Son birkaç ayda hayatın koşuşturması içinde okumalarım aksamıştı, bu ay özlediğim okuma düzenime dönmeye çalıştım tekrar. Fena değildi mutlu bitiriyorum Şubat'ı 😊
Okuduklarım;
1.
Asılacak Kadın adlar farklı...ama hayatlar aynı... Seçilmemiş ve mecbur kalınmış hayatlar... bir tarafta Firdevs...diğer tarafta Melek... Ruhsal durumlar...
Suçsuz olan suçlular... Başkalarının suçunun ortakları... Köleleştirilmiş nesneler...Firdevs ve Melek... Asılacak kadınlar... Kurtuluşu olmayan gerçekleri olan kadınlar - Mecburiyetleri...
Bu kitabı bana Tüyap Kitap Fuarı'nda Can Yayınları'nın standında çalışan biri tavsiye etti, hatta ben başka bir kitabı incelerken bir şey söylemeden bu kitabı önüme doğru itekledi.

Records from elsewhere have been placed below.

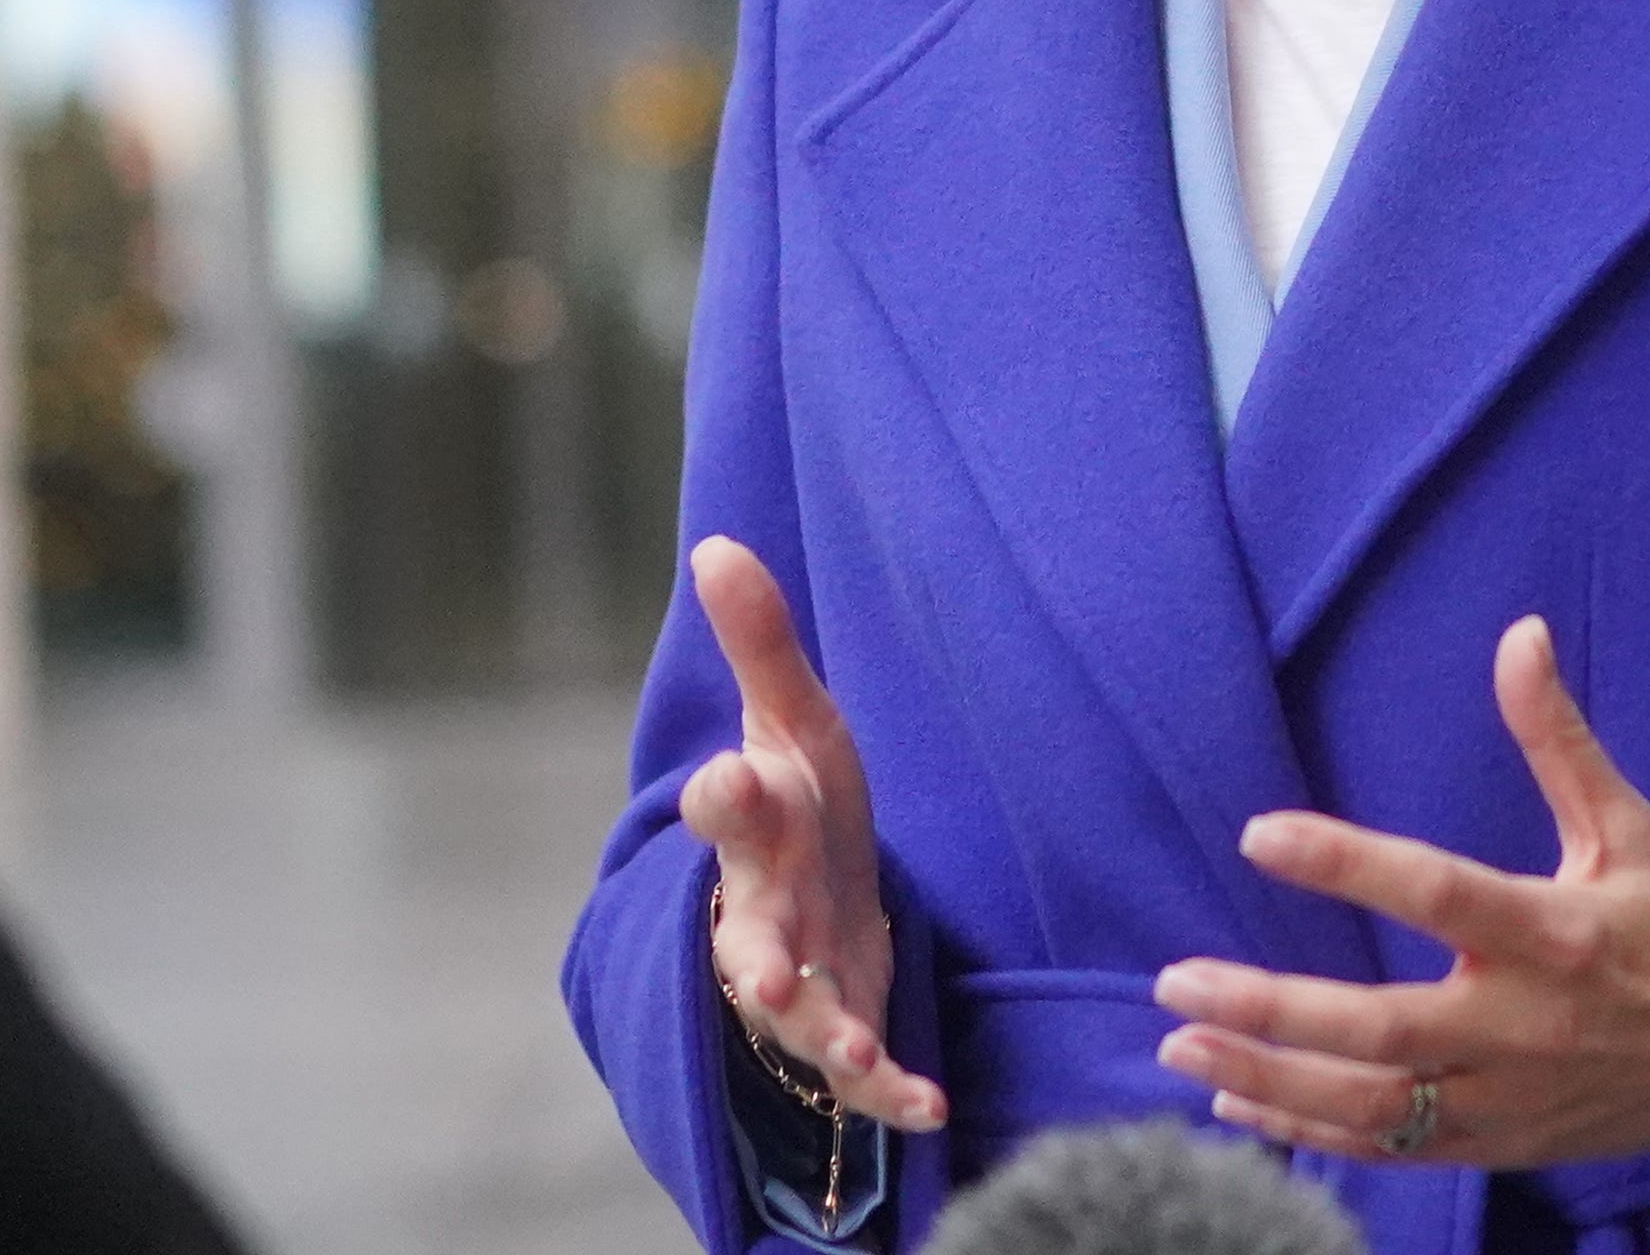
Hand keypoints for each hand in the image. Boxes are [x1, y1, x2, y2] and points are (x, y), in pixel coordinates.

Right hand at [678, 535, 946, 1132]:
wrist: (810, 895)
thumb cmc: (799, 801)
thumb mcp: (791, 719)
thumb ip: (761, 641)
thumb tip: (717, 543)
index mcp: (756, 827)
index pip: (725, 810)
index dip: (726, 797)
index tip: (733, 778)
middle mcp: (764, 910)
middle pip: (747, 935)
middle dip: (752, 956)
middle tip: (760, 977)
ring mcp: (799, 978)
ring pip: (796, 1018)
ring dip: (822, 1036)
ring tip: (851, 1051)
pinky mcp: (844, 1025)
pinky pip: (862, 1073)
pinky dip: (892, 1095)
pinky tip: (931, 1106)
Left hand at [1150, 616, 1649, 1165]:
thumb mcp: (1630, 828)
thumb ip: (1558, 739)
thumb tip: (1519, 633)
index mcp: (1555, 936)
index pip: (1437, 892)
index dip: (1347, 863)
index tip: (1258, 833)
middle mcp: (1524, 1027)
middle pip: (1381, 1031)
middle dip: (1271, 1010)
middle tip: (1177, 982)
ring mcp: (1508, 1099)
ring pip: (1372, 1107)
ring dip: (1269, 1081)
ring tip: (1182, 1045)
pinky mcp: (1501, 1146)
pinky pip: (1392, 1153)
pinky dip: (1311, 1135)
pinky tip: (1240, 1104)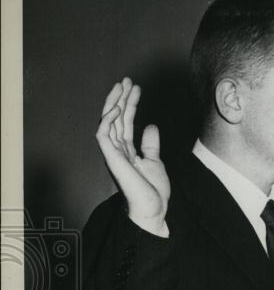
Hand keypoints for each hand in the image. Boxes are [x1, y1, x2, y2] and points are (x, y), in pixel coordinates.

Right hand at [96, 77, 169, 235]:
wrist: (153, 209)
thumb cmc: (153, 191)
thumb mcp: (154, 161)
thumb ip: (150, 144)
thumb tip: (150, 126)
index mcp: (126, 150)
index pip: (126, 121)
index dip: (130, 103)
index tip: (136, 88)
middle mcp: (117, 150)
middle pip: (116, 118)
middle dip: (121, 97)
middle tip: (127, 80)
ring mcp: (113, 154)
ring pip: (108, 122)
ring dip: (114, 103)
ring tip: (123, 86)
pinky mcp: (111, 159)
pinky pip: (103, 135)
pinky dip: (107, 121)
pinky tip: (116, 108)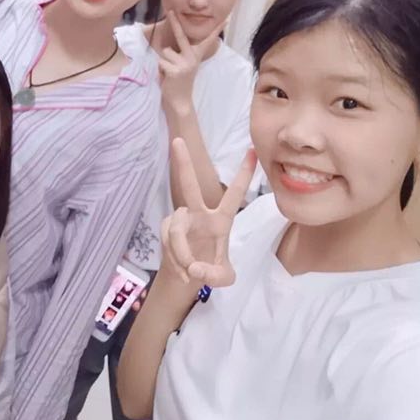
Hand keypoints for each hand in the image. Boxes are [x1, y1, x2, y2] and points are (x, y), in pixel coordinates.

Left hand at [159, 11, 222, 111]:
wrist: (180, 100)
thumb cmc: (179, 80)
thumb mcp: (184, 65)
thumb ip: (181, 54)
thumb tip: (170, 47)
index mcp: (196, 55)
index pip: (208, 40)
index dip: (217, 29)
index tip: (227, 19)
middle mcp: (192, 58)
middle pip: (181, 35)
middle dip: (175, 22)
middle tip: (170, 10)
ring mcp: (185, 64)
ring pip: (165, 52)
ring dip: (164, 61)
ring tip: (170, 71)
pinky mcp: (175, 70)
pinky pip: (161, 62)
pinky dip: (161, 69)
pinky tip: (167, 76)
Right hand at [161, 139, 256, 287]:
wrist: (186, 277)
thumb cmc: (210, 268)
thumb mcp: (223, 278)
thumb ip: (216, 275)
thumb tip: (195, 267)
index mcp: (221, 219)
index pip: (234, 194)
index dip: (244, 173)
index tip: (253, 150)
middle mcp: (199, 213)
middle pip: (189, 185)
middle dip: (184, 164)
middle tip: (178, 140)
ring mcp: (180, 219)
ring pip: (177, 229)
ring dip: (182, 253)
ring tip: (190, 271)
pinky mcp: (166, 228)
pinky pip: (168, 241)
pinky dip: (176, 261)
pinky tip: (182, 272)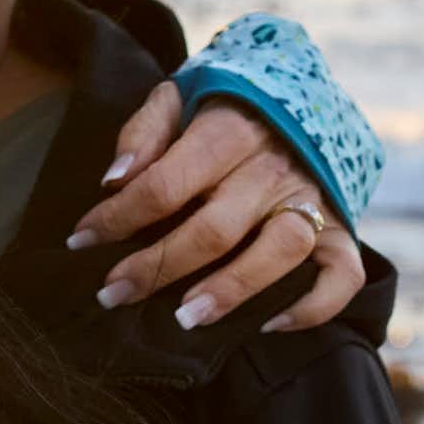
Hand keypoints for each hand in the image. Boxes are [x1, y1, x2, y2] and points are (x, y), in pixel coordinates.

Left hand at [70, 86, 364, 333]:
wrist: (305, 98)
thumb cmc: (224, 111)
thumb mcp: (180, 97)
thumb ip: (145, 131)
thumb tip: (114, 178)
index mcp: (230, 130)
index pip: (165, 184)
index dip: (116, 217)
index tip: (80, 242)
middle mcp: (276, 167)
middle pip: (214, 228)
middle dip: (156, 267)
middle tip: (112, 295)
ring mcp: (314, 199)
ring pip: (280, 251)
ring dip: (232, 289)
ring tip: (186, 319)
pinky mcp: (343, 229)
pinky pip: (343, 274)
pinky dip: (313, 306)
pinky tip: (268, 326)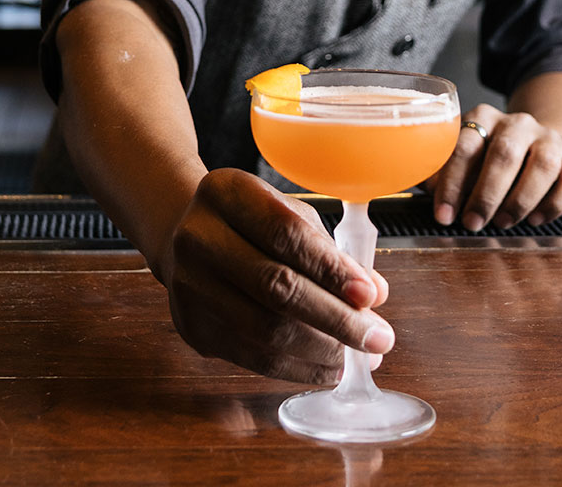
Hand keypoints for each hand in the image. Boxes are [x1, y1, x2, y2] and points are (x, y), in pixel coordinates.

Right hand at [159, 169, 392, 383]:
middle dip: (336, 319)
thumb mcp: (290, 216)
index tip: (369, 296)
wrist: (183, 236)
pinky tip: (327, 368)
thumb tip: (376, 294)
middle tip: (378, 338)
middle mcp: (198, 237)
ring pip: (264, 330)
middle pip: (275, 287)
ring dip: (321, 350)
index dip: (331, 268)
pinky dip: (297, 367)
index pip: (285, 233)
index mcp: (228, 194)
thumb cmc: (251, 224)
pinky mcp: (192, 327)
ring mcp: (189, 286)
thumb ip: (332, 252)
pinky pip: (251, 357)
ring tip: (358, 356)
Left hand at [425, 103, 561, 230]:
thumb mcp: (465, 158)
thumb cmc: (491, 160)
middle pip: (504, 154)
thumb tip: (418, 186)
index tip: (444, 214)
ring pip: (542, 166)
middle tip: (472, 223)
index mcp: (484, 118)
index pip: (465, 146)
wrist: (541, 146)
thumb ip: (441, 170)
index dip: (452, 183)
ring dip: (519, 200)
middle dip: (486, 195)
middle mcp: (519, 123)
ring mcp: (550, 140)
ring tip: (502, 222)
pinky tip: (533, 218)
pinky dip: (552, 205)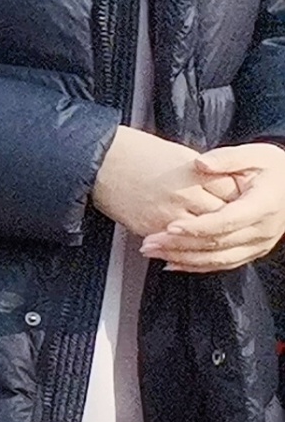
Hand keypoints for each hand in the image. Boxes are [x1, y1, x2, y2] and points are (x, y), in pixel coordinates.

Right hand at [93, 128, 227, 249]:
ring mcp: (166, 215)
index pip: (232, 191)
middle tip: (230, 217)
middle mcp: (183, 196)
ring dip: (209, 235)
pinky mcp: (150, 229)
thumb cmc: (132, 151)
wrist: (95, 161)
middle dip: (228, 217)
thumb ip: (203, 172)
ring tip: (210, 231)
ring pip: (202, 236)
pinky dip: (187, 244)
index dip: (239, 195)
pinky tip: (190, 241)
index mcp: (192, 172)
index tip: (238, 197)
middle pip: (222, 216)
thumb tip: (223, 187)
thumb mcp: (177, 153)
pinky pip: (178, 245)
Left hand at [146, 141, 284, 269]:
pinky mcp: (253, 250)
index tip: (170, 227)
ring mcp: (259, 244)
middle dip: (180, 245)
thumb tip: (200, 163)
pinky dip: (197, 266)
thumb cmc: (272, 167)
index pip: (227, 222)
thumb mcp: (254, 155)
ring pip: (218, 259)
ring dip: (183, 258)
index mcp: (263, 205)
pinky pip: (224, 263)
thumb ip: (226, 158)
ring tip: (152, 252)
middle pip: (218, 244)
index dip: (198, 227)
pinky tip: (172, 263)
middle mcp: (263, 230)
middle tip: (149, 243)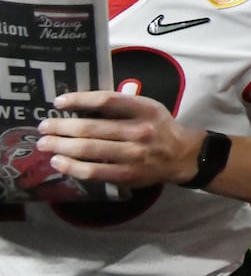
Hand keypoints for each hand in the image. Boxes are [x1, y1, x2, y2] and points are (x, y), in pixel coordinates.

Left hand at [36, 92, 203, 187]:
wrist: (181, 156)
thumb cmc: (159, 127)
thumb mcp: (149, 108)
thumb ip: (122, 106)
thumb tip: (83, 105)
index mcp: (144, 109)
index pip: (107, 101)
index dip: (80, 100)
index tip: (59, 102)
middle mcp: (139, 131)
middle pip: (91, 128)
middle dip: (62, 127)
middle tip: (44, 127)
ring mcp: (133, 155)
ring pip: (89, 150)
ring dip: (61, 146)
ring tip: (44, 144)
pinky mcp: (127, 175)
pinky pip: (93, 172)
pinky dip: (72, 167)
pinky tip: (59, 162)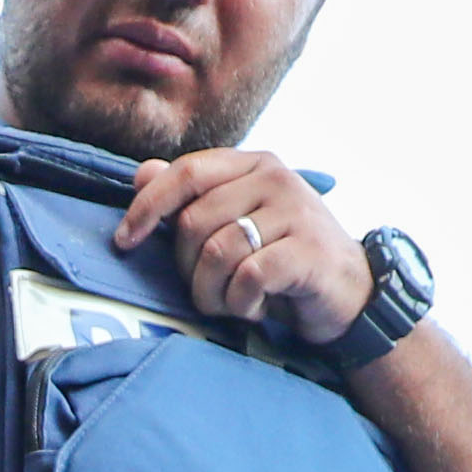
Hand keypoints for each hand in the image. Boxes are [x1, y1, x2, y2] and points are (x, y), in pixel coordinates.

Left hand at [113, 145, 364, 352]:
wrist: (347, 292)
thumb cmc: (282, 257)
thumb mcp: (235, 223)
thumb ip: (190, 197)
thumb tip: (142, 174)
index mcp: (252, 163)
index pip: (185, 173)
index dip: (147, 207)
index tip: (124, 241)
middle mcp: (274, 177)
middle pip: (193, 222)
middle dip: (188, 270)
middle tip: (209, 290)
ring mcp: (295, 211)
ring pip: (216, 253)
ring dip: (212, 293)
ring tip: (232, 302)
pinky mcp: (307, 250)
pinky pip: (247, 277)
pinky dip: (241, 304)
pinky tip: (255, 307)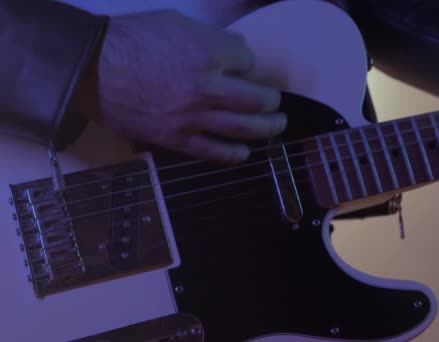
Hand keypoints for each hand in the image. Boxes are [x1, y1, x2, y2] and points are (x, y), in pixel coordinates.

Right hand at [70, 10, 284, 163]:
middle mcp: (207, 88)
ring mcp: (194, 118)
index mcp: (208, 54)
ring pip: (245, 129)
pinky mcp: (178, 139)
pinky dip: (235, 154)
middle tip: (274, 102)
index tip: (241, 66)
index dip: (246, 63)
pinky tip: (244, 152)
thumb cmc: (132, 40)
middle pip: (258, 100)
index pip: (248, 61)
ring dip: (267, 128)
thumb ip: (212, 37)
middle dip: (272, 100)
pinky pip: (215, 153)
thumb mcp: (176, 22)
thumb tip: (237, 48)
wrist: (92, 70)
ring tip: (276, 126)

Ben de mesajı ikiletmeden aldım ve şimdi kendisine bu kitabı okumama vesile olduğu için buradan teşekkür ediyorum.
Cesur yazarımız Pınar Kür'ün, 1979 yılında yayımlanmış 1985 yılında "müstehcen" olduğu için yasaklanmış, sonra tekrar izni çıkmış olan bu kitabını bir solukta okudum, ama günler geçti hala aklımdan çıkaramadım.
Gerçek bir olaydan esinlenilerek üç ayrı bölümde üç farklı karakterin ağzından yazılmış kısa bir roman bu. İlk iki bölüm 'bilinç akımı' tarzıyla yazılmış, noktalama işaretleri olmadan, tek bir fazla veya az kelime kullanmadan kaleme alınmış ve beni en çok da o bölümler etkiledi.
Hazır olun; bu kitapta çok çıplak gerçekler ve insanın içini yaralayan, ruhunu karartan acı mı acı bir hikaye var! Yazar, kitabın sonunda paylaştığı mahkeme savunmasında; bu kitapta yazılanlardan tahrik olanların ruh sağlığı bozuktur demiş, çok doğru.
Özetle; okuyun ve okutun, ama çok sarsılacağınızı da bilin.